I’ve dictated the join order (t1, t2) and a hash join into t2, but I’ve also told the optimizer to swap the join inputs so when you look at the execution plan the join order appears to be (t2, t1).

By default - i.e. in the first plan – the optimizer used the (hash hash) distribution – so the first set of parallel execution slaves scanned t2 (sharing the task of the full tablescan fairly, we hope) and distributed the data “pseudo-randomly” (the hashing algorithm on the join column) between the slaves in the second set; then it scanned t1 and distributed that data using the same hashing algorithm on the join column. The second set of slaves built and probed with the partial data sets they were given.

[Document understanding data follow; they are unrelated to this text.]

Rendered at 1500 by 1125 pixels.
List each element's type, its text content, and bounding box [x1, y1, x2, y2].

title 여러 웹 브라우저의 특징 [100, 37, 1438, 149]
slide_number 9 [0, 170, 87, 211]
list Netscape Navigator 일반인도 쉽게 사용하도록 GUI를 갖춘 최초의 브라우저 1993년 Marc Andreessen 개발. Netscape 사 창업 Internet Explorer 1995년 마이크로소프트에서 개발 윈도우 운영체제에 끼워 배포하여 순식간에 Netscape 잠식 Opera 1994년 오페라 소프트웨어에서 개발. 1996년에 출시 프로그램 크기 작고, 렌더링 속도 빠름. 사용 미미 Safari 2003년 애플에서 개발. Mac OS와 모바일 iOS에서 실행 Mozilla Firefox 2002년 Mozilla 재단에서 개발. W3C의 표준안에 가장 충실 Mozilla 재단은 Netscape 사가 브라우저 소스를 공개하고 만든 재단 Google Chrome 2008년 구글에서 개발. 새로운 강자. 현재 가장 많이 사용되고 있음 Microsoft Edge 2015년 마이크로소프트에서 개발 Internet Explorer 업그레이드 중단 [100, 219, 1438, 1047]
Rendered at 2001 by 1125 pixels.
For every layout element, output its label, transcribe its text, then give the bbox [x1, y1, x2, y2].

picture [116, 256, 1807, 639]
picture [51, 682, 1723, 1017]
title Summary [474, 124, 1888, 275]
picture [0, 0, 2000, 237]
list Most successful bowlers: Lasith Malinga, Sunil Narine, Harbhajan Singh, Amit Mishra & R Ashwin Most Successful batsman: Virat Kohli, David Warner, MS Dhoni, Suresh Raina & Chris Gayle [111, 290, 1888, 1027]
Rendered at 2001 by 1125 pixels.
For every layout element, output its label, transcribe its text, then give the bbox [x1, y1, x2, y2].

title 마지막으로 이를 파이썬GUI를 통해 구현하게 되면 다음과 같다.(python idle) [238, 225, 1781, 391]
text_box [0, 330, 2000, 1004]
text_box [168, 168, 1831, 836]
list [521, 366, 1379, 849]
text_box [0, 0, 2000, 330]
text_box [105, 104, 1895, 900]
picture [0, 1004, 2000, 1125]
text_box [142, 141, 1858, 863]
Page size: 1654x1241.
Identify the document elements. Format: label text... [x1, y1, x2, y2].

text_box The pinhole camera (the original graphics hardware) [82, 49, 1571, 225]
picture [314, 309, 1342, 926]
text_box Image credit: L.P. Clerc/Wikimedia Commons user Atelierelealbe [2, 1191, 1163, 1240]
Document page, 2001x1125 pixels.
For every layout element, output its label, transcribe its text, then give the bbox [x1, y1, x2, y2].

In the second plan the first set of slaves scanned its selected portion of t2 and built a hash table from it, after which [see footnote] the second set of slaves started scanning t1 - but each slave in the second set sent every row it had scanned to every slave in the first set. This example is a little unusual, I’ve chosen it simply to demonstrate the principle; normally you might expect to broadcast the hash table if it produced a “small” data set as this tends to minimise the number of PX messages passed between slaves.

It’s worth pointing out that there’s a lot more you can do to investigate parallelism and hash joins – especially if you’re working with the Exadata database machine – and I will be publishing further notes on the topic. I’ll leave you with one warning, though. If you change the join in the example to an outer join:  “table_2.n1(+) = table_1.n1″ the (broadcast none) distribution will become invalid so the pq_distribute() hint will be “ignored”, even though the use_hash() and swap_join_inputs() will still be followed – you have to be very careful when trying to engineer parallel queries to follow a specific path.

Footnote: taking a closer look at the set of trace files generated in the broadcast test, I discovered that the first set of slave start their parallel tablescan of t1 first, but stops after just one read from each slave, then the second set of slaves scans and builds the hash table before calling for further data from the first set.